* Directions for this task:
Every line with "gradient" in it should be copied from the data.

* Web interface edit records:
== Segment start ==
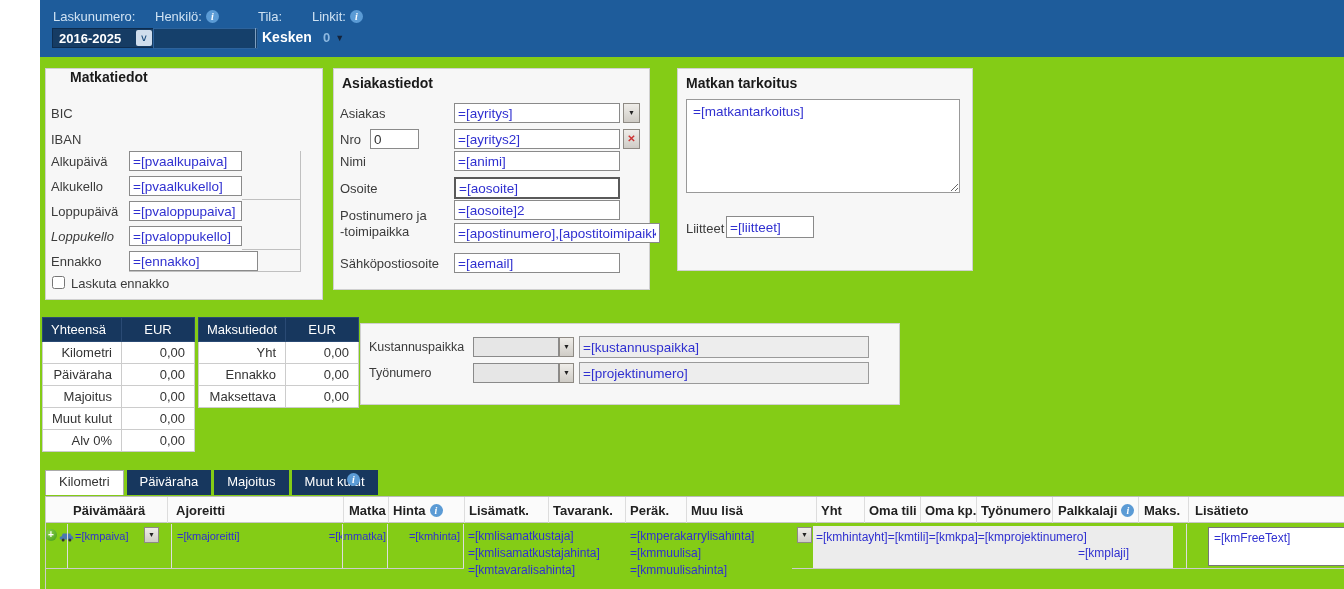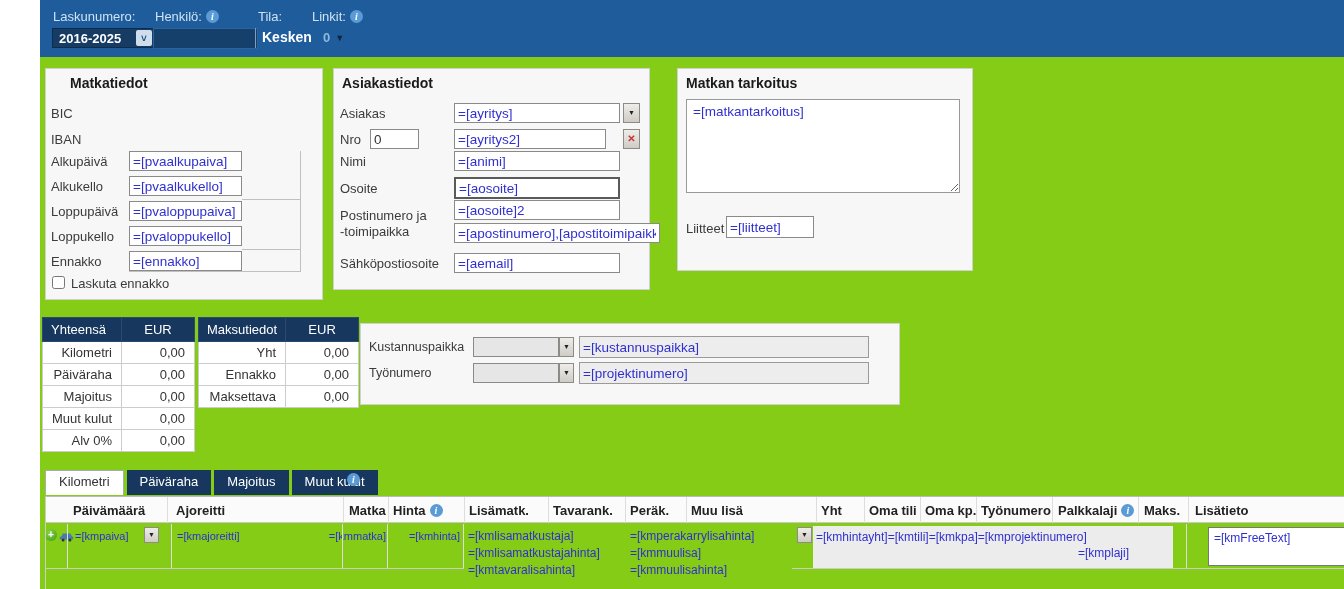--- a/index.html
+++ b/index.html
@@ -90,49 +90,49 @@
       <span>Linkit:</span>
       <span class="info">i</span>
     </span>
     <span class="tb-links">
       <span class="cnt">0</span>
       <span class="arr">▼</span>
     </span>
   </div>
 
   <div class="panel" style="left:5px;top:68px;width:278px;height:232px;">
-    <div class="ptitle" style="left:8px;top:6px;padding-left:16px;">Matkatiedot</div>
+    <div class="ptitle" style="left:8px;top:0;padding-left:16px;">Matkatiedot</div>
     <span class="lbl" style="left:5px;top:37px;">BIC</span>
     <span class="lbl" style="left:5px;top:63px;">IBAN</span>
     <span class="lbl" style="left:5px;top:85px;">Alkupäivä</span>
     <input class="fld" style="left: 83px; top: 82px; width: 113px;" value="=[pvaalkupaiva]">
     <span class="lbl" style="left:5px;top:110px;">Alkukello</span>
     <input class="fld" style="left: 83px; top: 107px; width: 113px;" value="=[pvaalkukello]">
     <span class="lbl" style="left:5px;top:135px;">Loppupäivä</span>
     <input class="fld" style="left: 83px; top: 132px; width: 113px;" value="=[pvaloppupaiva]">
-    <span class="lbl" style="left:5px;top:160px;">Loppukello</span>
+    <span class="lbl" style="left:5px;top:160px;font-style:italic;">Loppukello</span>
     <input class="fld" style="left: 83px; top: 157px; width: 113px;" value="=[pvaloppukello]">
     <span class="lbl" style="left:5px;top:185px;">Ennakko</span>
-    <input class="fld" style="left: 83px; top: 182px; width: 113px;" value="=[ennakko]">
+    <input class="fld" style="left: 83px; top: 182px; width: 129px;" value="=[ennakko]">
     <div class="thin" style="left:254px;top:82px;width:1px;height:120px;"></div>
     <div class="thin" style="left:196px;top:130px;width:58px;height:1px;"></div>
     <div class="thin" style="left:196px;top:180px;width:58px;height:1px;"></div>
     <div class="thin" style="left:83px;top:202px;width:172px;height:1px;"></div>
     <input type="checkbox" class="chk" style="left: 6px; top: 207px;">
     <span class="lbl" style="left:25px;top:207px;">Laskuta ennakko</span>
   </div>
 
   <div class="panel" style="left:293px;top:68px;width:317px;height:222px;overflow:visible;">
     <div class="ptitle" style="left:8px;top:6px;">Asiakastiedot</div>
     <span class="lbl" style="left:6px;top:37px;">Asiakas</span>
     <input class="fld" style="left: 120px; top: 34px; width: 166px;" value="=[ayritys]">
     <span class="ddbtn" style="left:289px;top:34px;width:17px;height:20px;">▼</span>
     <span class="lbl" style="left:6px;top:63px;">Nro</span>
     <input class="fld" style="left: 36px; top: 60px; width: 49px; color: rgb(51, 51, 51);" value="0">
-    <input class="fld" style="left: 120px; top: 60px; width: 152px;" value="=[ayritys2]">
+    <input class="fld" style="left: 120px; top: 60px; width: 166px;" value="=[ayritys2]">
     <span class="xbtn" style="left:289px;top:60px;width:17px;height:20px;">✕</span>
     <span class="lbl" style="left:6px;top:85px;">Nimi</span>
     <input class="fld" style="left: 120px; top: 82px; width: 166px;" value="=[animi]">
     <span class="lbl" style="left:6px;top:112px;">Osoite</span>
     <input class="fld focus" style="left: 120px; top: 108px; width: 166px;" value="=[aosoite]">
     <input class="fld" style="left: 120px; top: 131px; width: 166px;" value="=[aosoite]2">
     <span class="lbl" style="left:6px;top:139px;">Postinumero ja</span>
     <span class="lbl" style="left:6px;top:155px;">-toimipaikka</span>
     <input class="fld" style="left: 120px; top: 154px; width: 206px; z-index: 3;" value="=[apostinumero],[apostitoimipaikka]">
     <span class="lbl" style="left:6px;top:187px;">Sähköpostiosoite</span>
== Segment end ==
== Segment start ==
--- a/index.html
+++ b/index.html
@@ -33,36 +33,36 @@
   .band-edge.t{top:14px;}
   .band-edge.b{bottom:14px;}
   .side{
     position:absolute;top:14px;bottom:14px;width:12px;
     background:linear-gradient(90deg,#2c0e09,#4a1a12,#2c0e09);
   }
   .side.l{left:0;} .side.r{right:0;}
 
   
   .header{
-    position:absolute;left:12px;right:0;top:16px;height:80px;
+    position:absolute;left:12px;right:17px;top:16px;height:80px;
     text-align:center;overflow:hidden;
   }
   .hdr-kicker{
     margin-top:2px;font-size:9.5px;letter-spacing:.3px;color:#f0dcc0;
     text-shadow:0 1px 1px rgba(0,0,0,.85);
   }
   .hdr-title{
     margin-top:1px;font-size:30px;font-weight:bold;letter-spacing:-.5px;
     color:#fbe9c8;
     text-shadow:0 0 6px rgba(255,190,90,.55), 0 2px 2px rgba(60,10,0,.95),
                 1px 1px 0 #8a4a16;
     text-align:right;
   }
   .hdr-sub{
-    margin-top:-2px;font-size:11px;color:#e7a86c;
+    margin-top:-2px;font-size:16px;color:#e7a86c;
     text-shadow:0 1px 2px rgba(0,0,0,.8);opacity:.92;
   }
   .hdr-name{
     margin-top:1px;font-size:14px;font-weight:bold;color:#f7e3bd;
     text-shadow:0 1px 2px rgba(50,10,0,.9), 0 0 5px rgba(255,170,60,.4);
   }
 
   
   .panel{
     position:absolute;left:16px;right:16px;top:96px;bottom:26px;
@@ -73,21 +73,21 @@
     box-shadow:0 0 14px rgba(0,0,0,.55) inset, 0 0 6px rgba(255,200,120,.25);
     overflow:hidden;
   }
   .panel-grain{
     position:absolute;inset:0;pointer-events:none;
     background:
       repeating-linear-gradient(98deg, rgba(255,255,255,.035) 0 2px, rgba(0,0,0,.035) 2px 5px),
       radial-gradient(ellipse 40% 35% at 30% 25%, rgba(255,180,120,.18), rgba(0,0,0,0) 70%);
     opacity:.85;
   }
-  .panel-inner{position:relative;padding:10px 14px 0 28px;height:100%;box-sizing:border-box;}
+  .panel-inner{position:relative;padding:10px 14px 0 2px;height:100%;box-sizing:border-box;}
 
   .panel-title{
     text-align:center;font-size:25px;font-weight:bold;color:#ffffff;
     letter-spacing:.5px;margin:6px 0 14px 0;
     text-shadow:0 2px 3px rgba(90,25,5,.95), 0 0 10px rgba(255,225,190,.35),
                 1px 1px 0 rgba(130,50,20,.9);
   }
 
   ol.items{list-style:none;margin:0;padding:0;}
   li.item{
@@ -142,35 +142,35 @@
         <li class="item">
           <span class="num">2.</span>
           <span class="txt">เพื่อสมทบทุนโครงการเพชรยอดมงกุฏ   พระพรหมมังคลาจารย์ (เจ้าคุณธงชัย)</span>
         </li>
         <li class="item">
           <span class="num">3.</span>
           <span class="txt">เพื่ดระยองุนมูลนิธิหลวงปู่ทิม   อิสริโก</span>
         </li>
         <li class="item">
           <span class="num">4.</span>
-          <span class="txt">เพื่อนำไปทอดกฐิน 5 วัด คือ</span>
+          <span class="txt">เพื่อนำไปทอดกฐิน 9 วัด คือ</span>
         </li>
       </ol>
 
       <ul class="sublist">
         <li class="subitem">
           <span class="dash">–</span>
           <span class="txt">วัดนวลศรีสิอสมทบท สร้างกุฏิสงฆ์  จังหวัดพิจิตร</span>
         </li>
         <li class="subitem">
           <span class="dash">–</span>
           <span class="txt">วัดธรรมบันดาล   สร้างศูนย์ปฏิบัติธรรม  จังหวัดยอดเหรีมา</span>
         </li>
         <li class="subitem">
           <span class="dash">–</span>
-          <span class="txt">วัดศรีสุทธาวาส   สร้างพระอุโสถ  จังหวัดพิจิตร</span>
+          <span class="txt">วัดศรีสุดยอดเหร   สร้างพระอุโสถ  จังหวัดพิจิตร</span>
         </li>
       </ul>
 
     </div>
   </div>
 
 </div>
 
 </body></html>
== Segment end ==
* Result below:
     background:linear-gradient(90deg,#2c0e09,#4a1a12,#2c0e09);
       repeating-linear-gradient(98deg, rgba(255,255,255,.035) 0 2px, rgba(0,0,0,.035) 2px 5px),
       radial-gradient(ellipse 40% 35% at 30% 25%, rgba(255,180,120,.18), rgba(0,0,0,0) 70%);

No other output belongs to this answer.